Dans ce contexte, le rôle des techniciens du pétrole consiste à repousser cette échéance le plus loin possible (découvrir et produire plus, à coût raisonnable), afin de donner aux pays consommateurs le temps d’adapter leur mode de vie et de pouvoir utiliser ce délai pour préparer des solutions alternatives comme, par exemple, la production de carburants à partir du gaz, du charbon, ou de la biomasse ou, sur le plus long terme, des technologies de type hydrogène/pile à combustible.
Pour autant, déclin de la production ne signifie pas fin brutale et pénurie. L’exploitation se poursuivra, en tout état de cause, bien après le moment où les courbes s’inverseront. Nathalie Alazard-Toux et Yves Mathieu sont formels : "On continuera à produire du pétrole pendant longtemps encore, au moins jusqu’à la fin de ce siècle et certainement au-delà".

(Source : Institut français du pétrole)


Trois évaluations convergentes sur les réserves prouvées mondiales

40 ans au rythme de consommation actuel

Les quantités de pétrole qui ont une probabilité supérieure ou égale à 90 % d’être récupérées, grâce aux techniques actuelles et dans les conditions économiques courantes, sont dites P90 ou encore 1P. Ce sont celles qu’on appelle les "réserves prouvées".
La publication statistique la plus connue, BP Statistical Review, organe de référence pour le monde pétrolier et économique, collationne les chiffres officiels de réserves des pays bien que, comme nous l’avons vu, celles-ci ne répondent pas à des définitions identiques. Son évaluation des réserves prouvées de la planète, fin 2003, était de 1.148 milliards de barils, soit 157 milliards de tonnes, quantités correspondant à 41 années de consommation au rythme actuel.
L’United States Geological Surveys (USGS), qui retraite les données pétrolières communiquées par les différents organismes pour les rendre plus homogènes, évalue les réserves prouvées de la planète à 1.000 milliards de barils.
“Oil and Gas Journal”, qui - en plus des réserves sous forme de pétrole liquide - inclut la quasi-totalité des sables asphaltiques du Canada, arrive à 1.265 milliards de barils.
Ces trois estimations sont relativement proches et s’accordent sur des réserves mondiales de pétrole liquide légèrement supérieures à 1.000 milliards de barils.

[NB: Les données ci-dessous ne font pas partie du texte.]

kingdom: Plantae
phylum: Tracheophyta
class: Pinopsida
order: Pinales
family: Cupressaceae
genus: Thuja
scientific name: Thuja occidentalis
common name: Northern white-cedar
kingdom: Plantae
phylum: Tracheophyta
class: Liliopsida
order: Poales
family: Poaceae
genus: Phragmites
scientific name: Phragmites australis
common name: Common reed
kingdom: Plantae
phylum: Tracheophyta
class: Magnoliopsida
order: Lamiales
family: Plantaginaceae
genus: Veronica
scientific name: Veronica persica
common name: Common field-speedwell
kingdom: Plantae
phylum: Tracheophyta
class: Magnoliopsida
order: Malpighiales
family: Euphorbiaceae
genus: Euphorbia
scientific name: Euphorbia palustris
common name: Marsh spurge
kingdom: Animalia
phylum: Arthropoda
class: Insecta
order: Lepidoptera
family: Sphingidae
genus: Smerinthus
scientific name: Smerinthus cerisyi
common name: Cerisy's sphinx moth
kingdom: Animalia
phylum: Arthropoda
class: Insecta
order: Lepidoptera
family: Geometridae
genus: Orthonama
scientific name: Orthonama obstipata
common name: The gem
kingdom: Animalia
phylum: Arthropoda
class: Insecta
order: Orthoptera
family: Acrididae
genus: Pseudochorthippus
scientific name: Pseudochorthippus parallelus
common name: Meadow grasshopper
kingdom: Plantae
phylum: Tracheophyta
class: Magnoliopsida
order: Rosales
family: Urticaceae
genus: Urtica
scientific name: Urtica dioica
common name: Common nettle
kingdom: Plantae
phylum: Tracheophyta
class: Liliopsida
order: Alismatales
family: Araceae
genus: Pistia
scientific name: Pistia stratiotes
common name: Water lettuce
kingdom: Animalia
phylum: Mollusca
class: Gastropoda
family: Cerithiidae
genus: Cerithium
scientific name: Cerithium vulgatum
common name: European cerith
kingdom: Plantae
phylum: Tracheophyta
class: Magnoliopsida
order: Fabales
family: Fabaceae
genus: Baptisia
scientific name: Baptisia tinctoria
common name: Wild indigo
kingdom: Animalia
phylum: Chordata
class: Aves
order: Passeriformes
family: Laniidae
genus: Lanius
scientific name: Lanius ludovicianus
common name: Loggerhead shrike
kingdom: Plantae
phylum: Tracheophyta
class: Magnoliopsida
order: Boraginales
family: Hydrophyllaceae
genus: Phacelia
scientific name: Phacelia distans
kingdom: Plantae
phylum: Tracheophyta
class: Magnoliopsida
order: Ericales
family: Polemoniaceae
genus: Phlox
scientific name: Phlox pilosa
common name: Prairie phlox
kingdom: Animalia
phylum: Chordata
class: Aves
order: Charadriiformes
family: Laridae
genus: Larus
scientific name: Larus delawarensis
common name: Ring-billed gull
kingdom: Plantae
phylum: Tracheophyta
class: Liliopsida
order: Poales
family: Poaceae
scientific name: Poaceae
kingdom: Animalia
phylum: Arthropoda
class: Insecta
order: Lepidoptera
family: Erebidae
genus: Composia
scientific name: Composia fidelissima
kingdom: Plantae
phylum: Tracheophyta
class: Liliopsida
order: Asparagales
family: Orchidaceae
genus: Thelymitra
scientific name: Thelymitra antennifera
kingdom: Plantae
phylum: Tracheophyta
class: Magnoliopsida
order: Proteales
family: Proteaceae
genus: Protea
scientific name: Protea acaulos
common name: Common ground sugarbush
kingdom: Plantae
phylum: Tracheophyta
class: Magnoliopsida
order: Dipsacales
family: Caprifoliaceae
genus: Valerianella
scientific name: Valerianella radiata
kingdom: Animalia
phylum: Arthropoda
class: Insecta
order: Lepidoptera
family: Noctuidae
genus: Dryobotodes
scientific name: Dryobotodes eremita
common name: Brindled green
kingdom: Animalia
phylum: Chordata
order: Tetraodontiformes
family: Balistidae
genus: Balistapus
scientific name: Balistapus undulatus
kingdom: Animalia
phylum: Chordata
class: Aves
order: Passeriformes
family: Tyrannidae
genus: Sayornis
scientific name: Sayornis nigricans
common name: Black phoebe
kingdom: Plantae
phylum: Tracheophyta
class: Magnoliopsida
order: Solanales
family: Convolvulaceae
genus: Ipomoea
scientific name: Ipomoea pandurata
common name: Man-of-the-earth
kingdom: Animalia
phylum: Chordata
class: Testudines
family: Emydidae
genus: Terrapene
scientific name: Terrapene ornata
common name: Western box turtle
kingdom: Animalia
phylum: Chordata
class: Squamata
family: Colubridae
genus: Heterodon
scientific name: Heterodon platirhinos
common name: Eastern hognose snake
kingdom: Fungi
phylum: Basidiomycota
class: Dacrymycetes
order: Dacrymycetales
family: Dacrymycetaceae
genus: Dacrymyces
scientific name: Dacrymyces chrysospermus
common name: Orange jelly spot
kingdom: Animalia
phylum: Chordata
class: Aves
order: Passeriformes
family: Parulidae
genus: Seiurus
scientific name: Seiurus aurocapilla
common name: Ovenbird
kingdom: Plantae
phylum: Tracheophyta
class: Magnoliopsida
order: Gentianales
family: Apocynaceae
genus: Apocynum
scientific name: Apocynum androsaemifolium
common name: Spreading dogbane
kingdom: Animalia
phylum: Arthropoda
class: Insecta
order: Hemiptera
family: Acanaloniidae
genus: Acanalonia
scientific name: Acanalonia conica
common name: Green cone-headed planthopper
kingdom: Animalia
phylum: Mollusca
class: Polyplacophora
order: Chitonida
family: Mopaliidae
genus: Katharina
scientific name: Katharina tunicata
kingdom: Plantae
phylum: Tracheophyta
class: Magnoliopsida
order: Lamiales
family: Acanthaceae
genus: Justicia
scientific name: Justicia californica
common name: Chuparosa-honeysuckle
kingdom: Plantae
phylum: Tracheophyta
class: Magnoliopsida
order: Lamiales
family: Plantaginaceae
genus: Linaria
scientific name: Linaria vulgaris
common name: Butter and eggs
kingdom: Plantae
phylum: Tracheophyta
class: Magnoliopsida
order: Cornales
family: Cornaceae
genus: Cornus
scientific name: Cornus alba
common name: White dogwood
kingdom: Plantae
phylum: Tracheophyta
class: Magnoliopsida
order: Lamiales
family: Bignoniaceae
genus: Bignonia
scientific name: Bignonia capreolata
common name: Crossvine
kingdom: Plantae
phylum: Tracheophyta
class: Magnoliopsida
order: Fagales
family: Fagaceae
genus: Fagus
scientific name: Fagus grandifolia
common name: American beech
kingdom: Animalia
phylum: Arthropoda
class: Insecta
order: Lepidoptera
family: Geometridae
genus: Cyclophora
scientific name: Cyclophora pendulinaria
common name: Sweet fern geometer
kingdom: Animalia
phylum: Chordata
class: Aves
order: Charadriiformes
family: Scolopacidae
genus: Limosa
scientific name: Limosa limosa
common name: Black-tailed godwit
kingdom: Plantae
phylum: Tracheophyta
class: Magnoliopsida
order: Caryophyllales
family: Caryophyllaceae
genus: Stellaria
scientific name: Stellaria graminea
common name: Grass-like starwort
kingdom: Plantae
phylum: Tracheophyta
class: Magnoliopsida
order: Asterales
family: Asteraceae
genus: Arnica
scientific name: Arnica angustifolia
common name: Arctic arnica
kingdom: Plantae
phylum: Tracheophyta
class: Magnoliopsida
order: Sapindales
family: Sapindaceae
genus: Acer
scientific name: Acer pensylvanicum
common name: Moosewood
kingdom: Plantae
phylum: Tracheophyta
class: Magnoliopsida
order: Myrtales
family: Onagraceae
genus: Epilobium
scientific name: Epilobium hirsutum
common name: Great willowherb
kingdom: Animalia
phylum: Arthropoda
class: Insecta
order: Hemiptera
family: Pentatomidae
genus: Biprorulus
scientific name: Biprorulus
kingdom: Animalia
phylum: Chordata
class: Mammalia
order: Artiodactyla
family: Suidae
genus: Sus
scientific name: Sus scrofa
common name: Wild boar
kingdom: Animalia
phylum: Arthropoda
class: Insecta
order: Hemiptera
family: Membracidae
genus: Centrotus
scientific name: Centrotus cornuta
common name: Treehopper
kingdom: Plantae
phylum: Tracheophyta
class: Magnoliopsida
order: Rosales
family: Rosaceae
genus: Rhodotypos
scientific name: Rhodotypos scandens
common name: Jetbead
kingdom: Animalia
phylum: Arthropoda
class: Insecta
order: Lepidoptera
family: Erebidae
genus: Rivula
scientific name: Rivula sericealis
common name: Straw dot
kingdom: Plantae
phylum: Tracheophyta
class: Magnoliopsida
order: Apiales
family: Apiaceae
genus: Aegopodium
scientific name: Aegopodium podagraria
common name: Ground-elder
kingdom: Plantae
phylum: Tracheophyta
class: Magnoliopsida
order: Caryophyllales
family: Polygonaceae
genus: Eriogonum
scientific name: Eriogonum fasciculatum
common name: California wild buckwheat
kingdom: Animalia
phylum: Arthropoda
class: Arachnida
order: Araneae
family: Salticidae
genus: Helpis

(Source : Institut français du pétrole)


Le pétrole “non conventionnel”

À côté des gisements de pétrole “conventionnel”, déjà découverts ou restant à découvrir, existent d’autres ressources de pétrole dit “non conventionnel”. Le pétrole non conventionnel est formé par des hydrocarbures, denses et fortement visqueux, qui nécessitent d’être rendus plus fluides et plus légers pour être produits en quantités suffisantes et économiquement rentables.
Il s’agit essentiellement des bruts extra-lourds du Venezuela et des sables asphaltiques du Canada, qui représentent des ressources totales estimées à 4 000 milliards de barils (volumes en place). Leur exploitation a déjà commencé sur certaines zones. Près de 600 milliards de barils de pétrole pourraient à terme, être récupérés (réserves potentielles), soit 15% des ressources en place.